**What is needed**
The answer must consist of every line from the data that holds "Chang".

**Information**

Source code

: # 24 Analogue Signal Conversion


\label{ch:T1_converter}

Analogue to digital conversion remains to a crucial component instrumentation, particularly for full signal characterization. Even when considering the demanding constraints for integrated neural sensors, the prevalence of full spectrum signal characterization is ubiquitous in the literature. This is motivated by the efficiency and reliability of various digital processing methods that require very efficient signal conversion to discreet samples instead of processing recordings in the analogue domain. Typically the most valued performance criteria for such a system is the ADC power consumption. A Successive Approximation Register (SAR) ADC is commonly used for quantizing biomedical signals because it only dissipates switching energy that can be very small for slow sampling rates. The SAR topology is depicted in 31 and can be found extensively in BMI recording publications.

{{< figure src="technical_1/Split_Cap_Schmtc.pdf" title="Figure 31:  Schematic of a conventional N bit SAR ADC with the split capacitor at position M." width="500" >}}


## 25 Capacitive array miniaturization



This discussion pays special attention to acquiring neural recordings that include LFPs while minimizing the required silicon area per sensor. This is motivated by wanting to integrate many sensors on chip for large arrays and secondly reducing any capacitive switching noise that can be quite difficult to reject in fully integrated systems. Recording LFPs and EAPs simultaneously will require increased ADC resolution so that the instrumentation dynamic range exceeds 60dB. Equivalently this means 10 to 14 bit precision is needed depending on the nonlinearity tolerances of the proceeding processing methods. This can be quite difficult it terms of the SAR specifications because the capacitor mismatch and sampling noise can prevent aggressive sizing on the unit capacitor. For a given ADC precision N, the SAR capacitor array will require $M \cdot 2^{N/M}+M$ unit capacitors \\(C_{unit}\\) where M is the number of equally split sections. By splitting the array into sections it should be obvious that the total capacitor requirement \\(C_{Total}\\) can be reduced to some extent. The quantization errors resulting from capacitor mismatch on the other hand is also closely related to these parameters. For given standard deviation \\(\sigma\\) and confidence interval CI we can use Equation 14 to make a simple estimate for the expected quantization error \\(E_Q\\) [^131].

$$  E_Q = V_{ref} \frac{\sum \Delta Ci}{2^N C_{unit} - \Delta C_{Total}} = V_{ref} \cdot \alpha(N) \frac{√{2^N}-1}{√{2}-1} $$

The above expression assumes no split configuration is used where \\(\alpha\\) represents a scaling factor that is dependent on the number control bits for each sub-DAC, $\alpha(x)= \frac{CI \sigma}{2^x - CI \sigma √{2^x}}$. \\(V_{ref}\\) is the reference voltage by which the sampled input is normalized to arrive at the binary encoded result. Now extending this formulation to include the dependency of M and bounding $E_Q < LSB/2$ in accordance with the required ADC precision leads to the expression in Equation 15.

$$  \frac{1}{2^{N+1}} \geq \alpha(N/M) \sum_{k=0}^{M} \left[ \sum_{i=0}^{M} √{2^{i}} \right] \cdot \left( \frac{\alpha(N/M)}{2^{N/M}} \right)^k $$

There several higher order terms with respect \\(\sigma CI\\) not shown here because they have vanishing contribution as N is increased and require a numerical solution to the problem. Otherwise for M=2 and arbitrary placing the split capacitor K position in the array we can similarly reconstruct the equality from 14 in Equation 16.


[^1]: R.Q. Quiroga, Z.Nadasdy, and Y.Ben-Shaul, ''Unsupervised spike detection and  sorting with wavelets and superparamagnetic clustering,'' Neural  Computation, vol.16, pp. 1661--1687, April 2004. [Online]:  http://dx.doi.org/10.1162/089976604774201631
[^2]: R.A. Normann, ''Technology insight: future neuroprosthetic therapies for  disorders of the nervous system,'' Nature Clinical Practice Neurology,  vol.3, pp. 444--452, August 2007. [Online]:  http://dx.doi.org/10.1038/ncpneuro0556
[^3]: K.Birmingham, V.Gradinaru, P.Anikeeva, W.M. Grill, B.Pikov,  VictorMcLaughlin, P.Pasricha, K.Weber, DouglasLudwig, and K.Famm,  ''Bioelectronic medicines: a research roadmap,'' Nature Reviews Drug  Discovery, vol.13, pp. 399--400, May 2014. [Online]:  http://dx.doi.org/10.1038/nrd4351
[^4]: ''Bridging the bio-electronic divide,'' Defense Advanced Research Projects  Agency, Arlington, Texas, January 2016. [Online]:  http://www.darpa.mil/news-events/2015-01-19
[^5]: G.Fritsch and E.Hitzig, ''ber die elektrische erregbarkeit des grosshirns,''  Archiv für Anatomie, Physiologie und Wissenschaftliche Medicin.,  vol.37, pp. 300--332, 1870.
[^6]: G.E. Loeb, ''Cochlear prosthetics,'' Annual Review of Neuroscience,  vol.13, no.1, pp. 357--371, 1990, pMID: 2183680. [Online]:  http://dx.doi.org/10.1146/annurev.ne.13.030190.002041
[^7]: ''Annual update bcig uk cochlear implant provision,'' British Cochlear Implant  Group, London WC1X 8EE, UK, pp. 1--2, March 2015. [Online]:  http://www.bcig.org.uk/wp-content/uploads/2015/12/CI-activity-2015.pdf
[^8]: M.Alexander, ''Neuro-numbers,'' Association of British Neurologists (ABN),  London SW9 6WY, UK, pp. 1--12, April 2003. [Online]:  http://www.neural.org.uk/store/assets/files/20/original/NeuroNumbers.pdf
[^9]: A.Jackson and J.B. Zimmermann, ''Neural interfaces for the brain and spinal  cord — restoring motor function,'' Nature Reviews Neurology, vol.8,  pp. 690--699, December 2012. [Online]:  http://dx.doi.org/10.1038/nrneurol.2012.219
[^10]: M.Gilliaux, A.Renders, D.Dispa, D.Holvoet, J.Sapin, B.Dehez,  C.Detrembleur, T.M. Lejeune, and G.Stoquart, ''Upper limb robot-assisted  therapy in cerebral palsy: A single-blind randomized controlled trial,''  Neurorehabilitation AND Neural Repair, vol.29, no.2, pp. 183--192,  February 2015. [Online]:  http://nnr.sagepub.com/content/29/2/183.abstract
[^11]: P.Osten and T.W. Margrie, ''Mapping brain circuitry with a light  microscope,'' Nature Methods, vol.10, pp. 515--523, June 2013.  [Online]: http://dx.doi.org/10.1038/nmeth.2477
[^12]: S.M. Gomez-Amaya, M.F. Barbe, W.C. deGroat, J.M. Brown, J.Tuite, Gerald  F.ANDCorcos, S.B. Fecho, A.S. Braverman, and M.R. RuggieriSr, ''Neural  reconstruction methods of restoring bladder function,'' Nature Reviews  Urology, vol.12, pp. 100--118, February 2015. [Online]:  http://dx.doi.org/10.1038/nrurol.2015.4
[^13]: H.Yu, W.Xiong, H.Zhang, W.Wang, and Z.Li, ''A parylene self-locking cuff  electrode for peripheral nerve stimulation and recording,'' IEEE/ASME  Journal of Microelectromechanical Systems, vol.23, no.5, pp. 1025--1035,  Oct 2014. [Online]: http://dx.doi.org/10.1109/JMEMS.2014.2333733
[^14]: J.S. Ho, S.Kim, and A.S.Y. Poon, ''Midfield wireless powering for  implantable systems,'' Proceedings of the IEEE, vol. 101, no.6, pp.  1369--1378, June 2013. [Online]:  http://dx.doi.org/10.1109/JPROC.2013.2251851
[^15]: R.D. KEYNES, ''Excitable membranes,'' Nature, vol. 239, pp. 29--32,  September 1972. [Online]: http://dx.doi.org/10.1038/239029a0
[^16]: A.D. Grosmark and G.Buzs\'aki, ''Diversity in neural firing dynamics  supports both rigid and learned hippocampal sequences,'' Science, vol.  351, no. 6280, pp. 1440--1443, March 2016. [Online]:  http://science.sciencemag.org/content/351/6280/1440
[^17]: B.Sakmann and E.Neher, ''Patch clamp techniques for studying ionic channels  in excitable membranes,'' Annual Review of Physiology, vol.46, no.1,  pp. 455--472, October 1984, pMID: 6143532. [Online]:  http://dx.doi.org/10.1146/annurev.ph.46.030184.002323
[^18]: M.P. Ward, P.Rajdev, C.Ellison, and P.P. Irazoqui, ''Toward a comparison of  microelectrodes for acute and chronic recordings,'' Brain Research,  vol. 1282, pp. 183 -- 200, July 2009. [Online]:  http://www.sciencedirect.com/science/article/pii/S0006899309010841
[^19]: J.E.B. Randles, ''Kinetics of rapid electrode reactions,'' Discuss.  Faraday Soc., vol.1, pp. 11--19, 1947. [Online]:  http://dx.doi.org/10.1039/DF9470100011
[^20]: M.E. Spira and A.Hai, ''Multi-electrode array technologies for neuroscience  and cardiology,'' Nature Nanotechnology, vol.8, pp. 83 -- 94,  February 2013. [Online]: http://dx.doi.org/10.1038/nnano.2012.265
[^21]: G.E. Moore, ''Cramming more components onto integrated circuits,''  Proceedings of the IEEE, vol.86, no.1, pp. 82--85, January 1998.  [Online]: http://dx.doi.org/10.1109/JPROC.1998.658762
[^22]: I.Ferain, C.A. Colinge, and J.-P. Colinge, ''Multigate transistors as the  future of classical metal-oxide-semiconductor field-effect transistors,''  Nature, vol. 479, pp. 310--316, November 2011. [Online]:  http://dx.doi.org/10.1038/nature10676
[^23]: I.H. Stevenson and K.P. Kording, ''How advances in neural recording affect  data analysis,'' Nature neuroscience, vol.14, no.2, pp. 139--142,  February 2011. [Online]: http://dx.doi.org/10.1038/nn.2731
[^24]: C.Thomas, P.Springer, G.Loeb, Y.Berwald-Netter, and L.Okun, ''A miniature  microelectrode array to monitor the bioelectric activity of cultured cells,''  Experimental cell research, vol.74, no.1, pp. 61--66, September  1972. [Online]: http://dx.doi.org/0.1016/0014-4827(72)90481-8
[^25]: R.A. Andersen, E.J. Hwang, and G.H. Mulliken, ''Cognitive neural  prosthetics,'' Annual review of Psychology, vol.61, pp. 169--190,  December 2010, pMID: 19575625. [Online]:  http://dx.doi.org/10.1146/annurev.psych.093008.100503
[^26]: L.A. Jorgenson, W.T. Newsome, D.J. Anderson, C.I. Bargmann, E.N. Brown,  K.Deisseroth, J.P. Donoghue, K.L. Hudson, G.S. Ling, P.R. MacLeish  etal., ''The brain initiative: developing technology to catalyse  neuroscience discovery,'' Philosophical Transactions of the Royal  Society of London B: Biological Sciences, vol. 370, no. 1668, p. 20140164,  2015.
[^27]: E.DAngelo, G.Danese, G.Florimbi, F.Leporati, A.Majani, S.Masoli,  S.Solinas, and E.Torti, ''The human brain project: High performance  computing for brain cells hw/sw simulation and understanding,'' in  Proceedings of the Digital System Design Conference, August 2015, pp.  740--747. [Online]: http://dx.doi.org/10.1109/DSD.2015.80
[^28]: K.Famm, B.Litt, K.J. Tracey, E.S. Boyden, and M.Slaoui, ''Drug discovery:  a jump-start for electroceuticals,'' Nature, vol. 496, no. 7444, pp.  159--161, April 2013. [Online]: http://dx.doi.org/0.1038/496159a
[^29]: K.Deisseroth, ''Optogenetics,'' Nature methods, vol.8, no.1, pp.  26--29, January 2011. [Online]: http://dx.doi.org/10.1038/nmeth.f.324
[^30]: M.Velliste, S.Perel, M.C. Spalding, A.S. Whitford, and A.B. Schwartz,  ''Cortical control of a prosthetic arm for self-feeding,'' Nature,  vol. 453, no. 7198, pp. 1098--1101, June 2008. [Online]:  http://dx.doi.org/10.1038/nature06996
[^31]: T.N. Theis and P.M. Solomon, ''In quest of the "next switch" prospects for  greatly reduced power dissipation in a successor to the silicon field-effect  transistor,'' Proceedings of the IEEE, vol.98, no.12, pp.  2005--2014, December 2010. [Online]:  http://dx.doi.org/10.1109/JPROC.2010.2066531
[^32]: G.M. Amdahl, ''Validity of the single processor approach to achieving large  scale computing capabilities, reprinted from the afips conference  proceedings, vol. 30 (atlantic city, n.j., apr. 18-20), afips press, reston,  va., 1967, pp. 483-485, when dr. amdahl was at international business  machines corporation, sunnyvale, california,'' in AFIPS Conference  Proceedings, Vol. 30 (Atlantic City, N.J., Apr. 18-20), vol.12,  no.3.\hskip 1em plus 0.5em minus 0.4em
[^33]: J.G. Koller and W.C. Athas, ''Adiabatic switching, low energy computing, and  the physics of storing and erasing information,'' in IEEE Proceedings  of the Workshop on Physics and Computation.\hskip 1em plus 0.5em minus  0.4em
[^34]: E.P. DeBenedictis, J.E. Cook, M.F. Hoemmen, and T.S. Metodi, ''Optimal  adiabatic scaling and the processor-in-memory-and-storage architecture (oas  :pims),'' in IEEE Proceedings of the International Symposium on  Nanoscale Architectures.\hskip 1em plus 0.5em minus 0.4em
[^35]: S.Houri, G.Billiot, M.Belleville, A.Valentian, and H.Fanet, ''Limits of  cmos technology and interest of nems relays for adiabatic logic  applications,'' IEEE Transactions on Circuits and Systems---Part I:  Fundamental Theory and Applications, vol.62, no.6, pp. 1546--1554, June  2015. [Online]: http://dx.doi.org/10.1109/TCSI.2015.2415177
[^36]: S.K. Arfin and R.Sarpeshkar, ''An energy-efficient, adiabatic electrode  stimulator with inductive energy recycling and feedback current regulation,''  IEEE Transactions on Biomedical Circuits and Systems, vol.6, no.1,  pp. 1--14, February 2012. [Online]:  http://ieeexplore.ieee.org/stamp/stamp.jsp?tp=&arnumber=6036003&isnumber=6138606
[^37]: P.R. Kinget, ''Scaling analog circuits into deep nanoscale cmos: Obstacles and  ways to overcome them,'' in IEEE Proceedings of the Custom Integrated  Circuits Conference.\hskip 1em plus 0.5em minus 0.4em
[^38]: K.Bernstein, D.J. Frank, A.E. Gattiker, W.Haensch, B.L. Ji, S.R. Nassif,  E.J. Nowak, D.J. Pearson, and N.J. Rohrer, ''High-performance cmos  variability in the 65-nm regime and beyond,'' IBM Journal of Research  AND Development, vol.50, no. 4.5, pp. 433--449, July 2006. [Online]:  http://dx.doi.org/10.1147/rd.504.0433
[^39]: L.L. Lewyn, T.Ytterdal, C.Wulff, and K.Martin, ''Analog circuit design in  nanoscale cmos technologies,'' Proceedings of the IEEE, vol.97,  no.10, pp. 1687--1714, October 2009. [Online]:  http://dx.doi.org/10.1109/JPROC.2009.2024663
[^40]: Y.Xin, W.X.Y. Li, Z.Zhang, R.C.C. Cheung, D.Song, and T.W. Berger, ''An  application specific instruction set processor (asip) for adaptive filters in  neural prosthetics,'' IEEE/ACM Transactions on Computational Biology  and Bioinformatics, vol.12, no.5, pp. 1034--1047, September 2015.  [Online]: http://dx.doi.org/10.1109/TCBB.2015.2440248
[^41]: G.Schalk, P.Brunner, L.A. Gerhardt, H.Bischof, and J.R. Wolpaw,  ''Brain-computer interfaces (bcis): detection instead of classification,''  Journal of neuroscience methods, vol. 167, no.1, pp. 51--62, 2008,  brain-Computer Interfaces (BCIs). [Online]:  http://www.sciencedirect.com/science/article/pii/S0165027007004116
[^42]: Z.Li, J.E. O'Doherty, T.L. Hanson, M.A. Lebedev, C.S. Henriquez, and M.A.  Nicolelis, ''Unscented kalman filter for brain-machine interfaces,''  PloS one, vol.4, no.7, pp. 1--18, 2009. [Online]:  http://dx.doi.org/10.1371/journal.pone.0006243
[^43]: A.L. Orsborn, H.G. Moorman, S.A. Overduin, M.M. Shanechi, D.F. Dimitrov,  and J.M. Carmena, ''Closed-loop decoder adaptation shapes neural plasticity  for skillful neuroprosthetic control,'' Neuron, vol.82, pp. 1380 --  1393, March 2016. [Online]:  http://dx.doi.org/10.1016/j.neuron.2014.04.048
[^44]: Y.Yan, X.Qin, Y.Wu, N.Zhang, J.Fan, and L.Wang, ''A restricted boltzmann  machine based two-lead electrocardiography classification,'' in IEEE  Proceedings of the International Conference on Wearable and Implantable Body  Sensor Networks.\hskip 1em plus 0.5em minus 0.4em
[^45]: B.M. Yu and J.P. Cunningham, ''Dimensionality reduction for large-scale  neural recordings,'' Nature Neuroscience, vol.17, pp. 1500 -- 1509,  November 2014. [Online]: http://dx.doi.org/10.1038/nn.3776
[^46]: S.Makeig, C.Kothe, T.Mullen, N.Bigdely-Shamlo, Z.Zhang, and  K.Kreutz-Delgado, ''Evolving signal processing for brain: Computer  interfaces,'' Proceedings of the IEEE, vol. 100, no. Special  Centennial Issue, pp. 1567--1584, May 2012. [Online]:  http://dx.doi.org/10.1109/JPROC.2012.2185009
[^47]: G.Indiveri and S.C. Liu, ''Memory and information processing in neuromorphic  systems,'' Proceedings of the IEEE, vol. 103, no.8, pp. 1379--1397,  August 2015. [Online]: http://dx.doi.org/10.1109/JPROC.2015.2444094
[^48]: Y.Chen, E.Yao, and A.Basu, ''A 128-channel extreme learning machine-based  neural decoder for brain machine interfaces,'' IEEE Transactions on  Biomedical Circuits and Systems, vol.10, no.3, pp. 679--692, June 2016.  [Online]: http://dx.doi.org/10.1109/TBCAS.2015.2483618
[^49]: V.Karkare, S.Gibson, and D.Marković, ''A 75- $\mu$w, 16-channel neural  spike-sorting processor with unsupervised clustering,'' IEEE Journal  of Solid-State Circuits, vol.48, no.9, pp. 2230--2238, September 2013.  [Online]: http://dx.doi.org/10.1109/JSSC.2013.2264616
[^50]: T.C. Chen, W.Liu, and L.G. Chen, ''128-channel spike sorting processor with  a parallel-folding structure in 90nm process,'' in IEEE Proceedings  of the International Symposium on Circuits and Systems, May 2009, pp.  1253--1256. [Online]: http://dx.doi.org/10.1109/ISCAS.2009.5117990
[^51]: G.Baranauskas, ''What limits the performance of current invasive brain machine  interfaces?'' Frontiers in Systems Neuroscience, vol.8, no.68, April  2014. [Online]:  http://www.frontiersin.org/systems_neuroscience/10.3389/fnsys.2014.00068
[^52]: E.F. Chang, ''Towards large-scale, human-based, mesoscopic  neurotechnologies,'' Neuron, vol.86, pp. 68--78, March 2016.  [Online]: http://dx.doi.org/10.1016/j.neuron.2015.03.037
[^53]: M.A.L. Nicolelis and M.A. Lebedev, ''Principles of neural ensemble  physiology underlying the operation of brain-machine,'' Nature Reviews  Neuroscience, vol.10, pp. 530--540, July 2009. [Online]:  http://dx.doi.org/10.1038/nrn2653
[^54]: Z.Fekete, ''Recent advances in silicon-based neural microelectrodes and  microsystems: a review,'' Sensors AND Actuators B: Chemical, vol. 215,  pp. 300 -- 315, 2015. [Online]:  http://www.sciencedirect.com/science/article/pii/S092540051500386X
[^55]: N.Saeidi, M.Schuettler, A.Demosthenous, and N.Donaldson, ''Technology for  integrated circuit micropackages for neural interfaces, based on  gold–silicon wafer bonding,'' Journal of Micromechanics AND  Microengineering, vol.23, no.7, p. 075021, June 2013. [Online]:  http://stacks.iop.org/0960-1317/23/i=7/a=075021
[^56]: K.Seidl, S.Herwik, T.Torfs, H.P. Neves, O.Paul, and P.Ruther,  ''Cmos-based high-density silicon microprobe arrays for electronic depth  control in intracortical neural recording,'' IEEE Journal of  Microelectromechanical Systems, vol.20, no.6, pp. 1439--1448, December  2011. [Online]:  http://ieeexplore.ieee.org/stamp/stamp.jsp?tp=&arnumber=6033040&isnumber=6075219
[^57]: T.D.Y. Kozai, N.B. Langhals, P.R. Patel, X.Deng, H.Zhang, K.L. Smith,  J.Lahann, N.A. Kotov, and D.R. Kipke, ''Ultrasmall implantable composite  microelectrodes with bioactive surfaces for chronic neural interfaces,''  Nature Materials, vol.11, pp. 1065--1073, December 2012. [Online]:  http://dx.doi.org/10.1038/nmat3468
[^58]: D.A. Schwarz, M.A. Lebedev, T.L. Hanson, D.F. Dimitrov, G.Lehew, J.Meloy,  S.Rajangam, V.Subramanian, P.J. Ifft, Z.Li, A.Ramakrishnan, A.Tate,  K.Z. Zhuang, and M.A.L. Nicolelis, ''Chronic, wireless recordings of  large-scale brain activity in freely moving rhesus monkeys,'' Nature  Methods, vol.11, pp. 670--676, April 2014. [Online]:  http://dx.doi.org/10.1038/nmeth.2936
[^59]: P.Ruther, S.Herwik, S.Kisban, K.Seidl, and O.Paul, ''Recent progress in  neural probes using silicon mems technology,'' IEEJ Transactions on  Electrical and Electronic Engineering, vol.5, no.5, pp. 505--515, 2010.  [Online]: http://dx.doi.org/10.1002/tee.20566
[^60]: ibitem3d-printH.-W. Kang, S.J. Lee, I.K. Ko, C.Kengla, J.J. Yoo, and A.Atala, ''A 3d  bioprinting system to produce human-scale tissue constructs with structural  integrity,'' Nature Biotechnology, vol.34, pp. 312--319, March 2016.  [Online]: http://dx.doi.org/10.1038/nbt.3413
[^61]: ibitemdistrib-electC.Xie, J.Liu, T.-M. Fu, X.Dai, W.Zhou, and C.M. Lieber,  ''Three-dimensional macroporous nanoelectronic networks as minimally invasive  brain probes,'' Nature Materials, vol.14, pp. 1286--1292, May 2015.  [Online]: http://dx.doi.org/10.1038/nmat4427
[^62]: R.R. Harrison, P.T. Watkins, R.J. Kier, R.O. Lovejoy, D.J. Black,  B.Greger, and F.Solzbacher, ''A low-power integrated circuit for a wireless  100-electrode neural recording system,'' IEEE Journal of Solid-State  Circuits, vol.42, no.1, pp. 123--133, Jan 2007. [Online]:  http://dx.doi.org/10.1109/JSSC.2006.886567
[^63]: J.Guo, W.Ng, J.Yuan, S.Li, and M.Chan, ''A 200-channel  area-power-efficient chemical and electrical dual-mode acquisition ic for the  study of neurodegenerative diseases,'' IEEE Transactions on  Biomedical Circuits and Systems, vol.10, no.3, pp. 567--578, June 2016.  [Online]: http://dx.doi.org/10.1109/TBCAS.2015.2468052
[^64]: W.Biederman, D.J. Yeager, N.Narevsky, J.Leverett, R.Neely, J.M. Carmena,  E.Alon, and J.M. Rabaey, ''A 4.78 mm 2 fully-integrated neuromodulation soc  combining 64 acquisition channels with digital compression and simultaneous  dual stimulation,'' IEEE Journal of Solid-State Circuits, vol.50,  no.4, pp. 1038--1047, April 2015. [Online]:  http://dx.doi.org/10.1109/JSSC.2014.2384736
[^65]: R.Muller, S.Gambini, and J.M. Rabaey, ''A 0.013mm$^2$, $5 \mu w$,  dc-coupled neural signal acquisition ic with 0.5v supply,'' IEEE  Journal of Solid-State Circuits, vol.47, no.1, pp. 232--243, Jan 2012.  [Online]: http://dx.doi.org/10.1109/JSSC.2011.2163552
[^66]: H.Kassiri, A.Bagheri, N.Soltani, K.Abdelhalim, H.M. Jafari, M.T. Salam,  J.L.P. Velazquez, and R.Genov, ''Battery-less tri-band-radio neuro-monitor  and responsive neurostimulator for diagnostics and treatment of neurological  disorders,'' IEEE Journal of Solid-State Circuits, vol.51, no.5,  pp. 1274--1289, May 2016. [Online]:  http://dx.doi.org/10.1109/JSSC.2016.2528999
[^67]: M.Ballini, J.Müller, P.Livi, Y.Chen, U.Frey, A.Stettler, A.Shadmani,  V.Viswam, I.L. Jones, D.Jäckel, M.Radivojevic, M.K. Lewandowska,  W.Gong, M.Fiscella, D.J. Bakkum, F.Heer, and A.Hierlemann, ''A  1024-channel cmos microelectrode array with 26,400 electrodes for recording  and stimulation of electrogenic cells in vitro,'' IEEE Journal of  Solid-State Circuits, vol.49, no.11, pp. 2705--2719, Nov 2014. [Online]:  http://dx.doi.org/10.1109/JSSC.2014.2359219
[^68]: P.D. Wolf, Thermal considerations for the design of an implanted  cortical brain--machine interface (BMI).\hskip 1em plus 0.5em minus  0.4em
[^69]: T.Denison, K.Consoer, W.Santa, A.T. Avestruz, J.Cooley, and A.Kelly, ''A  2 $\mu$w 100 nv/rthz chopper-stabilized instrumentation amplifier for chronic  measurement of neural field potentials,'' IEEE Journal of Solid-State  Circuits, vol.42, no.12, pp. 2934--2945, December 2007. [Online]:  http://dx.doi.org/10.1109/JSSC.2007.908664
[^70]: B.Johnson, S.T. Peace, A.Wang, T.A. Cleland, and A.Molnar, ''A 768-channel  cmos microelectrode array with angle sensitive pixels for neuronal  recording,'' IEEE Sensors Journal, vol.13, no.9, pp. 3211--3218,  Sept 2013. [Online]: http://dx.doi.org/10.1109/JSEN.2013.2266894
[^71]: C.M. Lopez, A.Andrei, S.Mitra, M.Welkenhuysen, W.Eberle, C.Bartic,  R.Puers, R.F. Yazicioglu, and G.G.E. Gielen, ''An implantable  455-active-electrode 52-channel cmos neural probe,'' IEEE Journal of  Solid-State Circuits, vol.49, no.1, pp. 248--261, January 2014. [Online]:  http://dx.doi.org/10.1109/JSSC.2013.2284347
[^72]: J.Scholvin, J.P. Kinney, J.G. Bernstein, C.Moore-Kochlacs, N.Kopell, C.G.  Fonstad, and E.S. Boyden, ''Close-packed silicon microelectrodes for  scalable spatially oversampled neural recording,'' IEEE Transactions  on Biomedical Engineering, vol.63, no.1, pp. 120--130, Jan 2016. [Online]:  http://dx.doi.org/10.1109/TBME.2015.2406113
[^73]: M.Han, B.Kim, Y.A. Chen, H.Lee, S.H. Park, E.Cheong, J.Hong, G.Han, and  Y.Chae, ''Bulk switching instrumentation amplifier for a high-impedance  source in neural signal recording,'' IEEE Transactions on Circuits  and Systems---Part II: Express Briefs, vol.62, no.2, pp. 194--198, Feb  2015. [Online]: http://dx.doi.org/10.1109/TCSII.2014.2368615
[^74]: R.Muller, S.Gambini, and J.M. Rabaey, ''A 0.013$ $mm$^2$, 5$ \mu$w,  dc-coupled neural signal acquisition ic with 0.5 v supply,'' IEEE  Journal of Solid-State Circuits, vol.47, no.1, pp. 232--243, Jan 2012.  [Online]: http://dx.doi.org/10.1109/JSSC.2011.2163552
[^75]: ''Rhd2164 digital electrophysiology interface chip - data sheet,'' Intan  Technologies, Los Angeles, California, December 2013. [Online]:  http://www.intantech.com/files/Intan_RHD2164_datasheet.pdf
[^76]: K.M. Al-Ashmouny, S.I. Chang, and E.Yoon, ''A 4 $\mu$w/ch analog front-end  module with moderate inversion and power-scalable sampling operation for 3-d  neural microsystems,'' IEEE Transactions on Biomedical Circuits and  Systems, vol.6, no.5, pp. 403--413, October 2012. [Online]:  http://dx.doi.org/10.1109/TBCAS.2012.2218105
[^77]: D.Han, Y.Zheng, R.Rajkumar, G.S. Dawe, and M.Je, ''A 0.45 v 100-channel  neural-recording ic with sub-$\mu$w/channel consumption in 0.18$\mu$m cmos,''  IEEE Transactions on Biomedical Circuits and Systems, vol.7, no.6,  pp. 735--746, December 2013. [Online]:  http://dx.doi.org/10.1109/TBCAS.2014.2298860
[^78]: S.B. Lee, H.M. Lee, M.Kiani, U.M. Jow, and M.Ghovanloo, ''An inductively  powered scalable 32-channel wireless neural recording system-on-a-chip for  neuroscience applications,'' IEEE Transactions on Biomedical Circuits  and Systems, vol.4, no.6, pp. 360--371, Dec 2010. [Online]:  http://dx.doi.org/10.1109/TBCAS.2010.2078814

**Task result**
[^52]: E.F. Chang, ''Towards large-scale, human-based, mesoscopic  neurotechnologies,'' Neuron, vol.86, pp. 68--78, March 2016.  [Online]: http://dx.doi.org/10.1016/j.neuron.2015.03.037
[^76]: K.M. Al-Ashmouny, S.I. Chang, and E.Yoon, ''A 4 $\mu$w/ch analog front-end  module with moderate inversion and power-scalable sampling operation for 3-d  neural microsystems,'' IEEE Transactions on Biomedical Circuits and  Systems, vol.6, no.5, pp. 403--413, October 2012. [Online]:  http://dx.doi.org/10.1109/TBCAS.2012.2218105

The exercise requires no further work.